VOST (JP) – De Ryo Takebayashi
Avec Makita Sports, Wan Marui
8 mai 2024 en salle | 1h 23min | Comédie
Synopsis et critique : Utopia
Cette joyeuse comédie fantastique et sociale japonaise pourrait être le pendant nippon du génial Un jour sans fin de Harold Ramis, comédie des années 1990 dans laquelle Bill Murray incarne un reporter envoyé par sa chaîne couvrir au fin fond du Midwest une improbable fête de la marmotte (d’où le titre original du film : Groundhog day, « le jour de la marmotte »). Suite à des intempéries qui l’empêchent de repartir le jour même, il doit dormir sur place, et découvre en se réveillant que le jour nouveau est la copie exacte de la veille. Pendant plusieurs jours d’affilée, il va revivre inlassablement la même journée, ce qui a finalement des bons côtés, comme apprendre progressivement la meilleure manière de séduire le personnage incarné par la merveilleuse Andie MacDowell…
Mais revenons à notre comédie japonaise… Pour Mademoiselle Yoshikawa, conceptrice publicitaire, se réveiller un lundi matin la joue écrasée sur les touches en plastique de son clavier d’ordinateur n’a rien d’étonnant. Au Japon, où le dévouement absolu à son entreprise et aux tâches qui incombent à chaque employé passe avant toute autre valeur, dormir au bureau est monnaie courante. À tel point qu’un mot existe, « l’inemuri », pour désigner cette capacité que développent salariées et salariés de dormir partout pour être opérationnels le plus vite possible après quelques trop chiches heures de sommeil. Même si Mademoiselle Yoshikawa ambitionne de quitter sa trop modeste agence pour une autre plus prospère, elle n’en a pas moins un travail à finir, une mission de la plus haute importance : la création d’une publicité pour une soupe miso révolutionnaire parce qu’effervescente. Soit, mais quelques instants après son réveil, un pigeon s’écrase contre la vitre, puis un accident se produit dans la rue. Et tout cela a un petit air de « déjà-vu » qui la laisse perplexe, jusqu’à ce que ses jeunes collègues lui fassent part de la même impression : ils ont déjà vécu cette situation la veille. Et leur conviction est rapidement faite : ils vivent chaque jour le même lundi ! Après un moment de panique, ils voient quelques aspects positifs : cette maudite pub qu’ils n’arrivent pas à boucler dans les temps pourra être peaufinée et ils peuvent anticiper tous les moments de la journée, donc toutes les réflexions de leur chef de bureau, un sexagénaire proche de la retraite. Mais tout de même, ils vont se mettre en quête d’un moyen de rompre la malédiction afin de changer enfin de semaine et d’avoir un avenir…

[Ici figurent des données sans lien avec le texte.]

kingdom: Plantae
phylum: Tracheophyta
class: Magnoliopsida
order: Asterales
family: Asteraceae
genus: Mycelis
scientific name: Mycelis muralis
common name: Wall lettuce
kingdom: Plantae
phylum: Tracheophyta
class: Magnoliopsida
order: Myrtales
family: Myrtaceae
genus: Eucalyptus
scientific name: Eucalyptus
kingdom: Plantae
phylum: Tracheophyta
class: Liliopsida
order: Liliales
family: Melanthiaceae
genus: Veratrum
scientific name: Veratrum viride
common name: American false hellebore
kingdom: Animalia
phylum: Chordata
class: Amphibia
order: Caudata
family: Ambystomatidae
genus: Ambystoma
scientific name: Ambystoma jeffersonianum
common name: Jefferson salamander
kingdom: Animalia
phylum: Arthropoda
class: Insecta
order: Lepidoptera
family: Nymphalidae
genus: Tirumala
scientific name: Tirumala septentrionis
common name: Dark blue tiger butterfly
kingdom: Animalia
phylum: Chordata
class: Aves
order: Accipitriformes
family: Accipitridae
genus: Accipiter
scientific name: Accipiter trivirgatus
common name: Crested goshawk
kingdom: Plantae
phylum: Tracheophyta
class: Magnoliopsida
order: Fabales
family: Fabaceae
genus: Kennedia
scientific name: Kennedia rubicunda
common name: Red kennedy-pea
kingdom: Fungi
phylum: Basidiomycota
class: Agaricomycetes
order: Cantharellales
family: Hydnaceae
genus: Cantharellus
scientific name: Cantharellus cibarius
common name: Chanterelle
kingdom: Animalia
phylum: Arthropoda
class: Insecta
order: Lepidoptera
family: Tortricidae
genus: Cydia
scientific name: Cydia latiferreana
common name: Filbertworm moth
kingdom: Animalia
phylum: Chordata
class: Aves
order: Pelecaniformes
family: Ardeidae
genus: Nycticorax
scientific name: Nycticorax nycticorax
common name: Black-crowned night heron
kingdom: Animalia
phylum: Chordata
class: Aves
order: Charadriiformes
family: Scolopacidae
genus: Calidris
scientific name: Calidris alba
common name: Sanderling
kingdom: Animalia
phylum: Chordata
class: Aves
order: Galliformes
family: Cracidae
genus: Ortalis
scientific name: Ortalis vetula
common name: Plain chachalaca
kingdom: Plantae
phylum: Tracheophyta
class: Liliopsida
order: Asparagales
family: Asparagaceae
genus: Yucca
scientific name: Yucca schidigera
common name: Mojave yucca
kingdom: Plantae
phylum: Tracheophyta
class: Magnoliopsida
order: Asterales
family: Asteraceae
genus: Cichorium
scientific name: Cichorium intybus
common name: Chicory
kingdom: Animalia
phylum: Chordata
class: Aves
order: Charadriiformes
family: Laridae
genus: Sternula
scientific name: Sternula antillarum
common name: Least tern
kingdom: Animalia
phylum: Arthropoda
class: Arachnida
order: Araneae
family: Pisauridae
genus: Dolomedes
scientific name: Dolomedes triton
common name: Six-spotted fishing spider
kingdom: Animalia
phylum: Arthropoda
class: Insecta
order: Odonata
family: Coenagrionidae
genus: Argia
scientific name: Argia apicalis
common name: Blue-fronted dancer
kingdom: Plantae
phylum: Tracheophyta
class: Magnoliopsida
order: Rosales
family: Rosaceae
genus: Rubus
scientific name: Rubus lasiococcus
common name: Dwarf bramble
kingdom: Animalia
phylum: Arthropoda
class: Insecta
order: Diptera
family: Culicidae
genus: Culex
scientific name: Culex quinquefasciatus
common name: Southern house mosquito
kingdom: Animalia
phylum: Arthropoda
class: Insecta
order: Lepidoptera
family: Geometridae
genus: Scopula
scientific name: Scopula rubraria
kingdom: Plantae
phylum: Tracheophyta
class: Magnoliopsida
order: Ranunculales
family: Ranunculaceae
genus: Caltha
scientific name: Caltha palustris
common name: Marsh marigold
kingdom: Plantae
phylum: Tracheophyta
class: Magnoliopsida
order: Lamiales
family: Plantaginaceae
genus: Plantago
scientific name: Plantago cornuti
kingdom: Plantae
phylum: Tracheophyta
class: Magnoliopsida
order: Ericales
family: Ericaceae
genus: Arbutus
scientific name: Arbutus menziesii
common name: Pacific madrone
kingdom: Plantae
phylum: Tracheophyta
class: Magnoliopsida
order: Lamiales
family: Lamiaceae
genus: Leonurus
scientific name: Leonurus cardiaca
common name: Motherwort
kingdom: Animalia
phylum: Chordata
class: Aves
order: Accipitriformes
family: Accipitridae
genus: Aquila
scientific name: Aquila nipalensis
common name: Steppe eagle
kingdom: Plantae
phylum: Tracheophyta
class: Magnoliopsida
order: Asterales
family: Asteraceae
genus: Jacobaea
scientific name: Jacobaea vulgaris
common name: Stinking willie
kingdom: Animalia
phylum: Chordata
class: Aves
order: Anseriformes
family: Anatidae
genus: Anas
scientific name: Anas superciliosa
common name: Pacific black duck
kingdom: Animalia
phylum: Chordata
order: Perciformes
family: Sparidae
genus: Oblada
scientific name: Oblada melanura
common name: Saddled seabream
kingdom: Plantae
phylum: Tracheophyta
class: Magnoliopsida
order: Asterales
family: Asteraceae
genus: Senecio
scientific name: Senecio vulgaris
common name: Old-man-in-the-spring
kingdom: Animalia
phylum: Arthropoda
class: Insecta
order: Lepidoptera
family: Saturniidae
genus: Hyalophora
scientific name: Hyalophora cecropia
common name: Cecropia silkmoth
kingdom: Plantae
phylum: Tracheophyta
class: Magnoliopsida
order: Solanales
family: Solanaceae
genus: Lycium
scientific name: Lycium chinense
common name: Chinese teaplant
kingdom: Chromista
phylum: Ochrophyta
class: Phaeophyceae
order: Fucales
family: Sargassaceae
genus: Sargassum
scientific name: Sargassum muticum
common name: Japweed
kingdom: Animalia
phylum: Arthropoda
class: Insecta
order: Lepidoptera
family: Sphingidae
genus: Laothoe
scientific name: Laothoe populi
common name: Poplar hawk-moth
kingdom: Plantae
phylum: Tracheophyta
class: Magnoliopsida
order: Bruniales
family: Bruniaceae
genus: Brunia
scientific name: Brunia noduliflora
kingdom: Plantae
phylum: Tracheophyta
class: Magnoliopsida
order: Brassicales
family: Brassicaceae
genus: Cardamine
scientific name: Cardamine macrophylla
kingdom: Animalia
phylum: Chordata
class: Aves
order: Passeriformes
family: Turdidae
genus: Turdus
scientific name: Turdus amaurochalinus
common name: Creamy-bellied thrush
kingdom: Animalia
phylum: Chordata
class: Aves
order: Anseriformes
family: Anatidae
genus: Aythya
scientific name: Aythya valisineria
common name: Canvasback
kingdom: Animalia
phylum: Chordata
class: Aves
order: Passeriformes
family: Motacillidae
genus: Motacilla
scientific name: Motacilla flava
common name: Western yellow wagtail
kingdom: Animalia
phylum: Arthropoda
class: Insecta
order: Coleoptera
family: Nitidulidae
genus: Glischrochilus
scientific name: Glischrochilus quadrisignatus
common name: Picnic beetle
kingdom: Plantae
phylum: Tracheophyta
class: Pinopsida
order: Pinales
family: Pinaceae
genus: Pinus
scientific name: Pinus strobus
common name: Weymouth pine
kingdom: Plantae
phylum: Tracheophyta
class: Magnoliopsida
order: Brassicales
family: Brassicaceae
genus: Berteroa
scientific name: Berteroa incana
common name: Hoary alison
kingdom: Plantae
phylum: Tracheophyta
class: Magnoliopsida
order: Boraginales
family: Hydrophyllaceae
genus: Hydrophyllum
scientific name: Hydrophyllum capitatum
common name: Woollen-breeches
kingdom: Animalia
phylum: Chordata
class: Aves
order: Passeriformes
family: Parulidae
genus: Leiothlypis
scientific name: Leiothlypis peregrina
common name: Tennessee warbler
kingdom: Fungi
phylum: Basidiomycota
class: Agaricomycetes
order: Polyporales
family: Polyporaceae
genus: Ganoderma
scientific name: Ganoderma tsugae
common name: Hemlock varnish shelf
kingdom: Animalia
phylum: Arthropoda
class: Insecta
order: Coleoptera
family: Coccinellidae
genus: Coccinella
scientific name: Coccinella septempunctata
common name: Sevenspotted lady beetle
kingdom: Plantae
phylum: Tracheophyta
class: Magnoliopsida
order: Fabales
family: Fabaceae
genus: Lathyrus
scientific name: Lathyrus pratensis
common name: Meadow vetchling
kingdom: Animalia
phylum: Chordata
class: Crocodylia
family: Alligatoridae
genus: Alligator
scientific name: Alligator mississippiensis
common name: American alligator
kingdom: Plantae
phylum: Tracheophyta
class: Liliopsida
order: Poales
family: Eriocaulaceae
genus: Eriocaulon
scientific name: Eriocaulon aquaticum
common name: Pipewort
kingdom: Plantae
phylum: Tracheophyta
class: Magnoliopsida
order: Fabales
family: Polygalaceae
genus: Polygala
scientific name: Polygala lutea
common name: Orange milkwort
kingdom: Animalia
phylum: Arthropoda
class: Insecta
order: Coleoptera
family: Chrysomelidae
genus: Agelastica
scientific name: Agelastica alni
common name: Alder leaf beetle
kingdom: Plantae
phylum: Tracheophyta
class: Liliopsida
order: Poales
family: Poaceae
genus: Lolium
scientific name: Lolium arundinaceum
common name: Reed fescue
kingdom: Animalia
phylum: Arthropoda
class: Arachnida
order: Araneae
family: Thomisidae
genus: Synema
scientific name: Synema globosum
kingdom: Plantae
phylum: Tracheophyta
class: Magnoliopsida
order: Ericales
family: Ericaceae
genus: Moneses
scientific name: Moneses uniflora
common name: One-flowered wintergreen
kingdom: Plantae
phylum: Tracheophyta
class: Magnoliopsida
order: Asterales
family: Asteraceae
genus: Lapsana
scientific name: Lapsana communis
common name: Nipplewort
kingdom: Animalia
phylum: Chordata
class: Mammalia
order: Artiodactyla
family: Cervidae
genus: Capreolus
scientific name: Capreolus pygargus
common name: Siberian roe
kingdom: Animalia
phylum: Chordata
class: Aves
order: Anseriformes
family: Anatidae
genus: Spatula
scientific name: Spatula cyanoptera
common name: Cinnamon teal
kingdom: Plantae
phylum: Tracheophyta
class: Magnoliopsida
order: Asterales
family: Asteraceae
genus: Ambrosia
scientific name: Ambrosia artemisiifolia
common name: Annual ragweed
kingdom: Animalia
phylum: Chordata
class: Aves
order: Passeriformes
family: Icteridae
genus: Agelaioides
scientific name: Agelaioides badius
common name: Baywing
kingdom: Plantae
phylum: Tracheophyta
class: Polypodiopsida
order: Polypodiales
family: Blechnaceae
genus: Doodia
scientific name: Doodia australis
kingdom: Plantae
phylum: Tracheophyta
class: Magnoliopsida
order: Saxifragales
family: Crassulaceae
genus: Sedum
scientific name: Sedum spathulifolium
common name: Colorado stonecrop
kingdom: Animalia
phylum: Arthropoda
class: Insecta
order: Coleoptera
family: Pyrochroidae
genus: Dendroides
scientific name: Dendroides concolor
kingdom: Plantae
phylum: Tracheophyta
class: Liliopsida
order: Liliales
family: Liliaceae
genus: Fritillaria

Sous les atours d’une comédie trépidante à suspense, Comme un lundi s’avère – dans un Japon où on a donné un nom aux suicides liés au surmenage tant ils sont fréquents et où le ministère du travail est confondu avec celui de la santé – un petit coup de pied salutaire dans la culture de l’enfermement lié au travail, une culture qui induit la soumission à l’entreprise et l’individualisme le plus acharné dans l’ascension sociale. Dans Comme un lundi, les jeunes travailleurs de l’agence s’unissent pour contourner la hiérarchie âgée, se sortir de leur situation inextricable et en même temps se libérer de leur aliénation. Sous le film de pur divertissement se dévoile ainsi un film politique qui ne se prend pas au sérieux mais qui frappe fort et juste.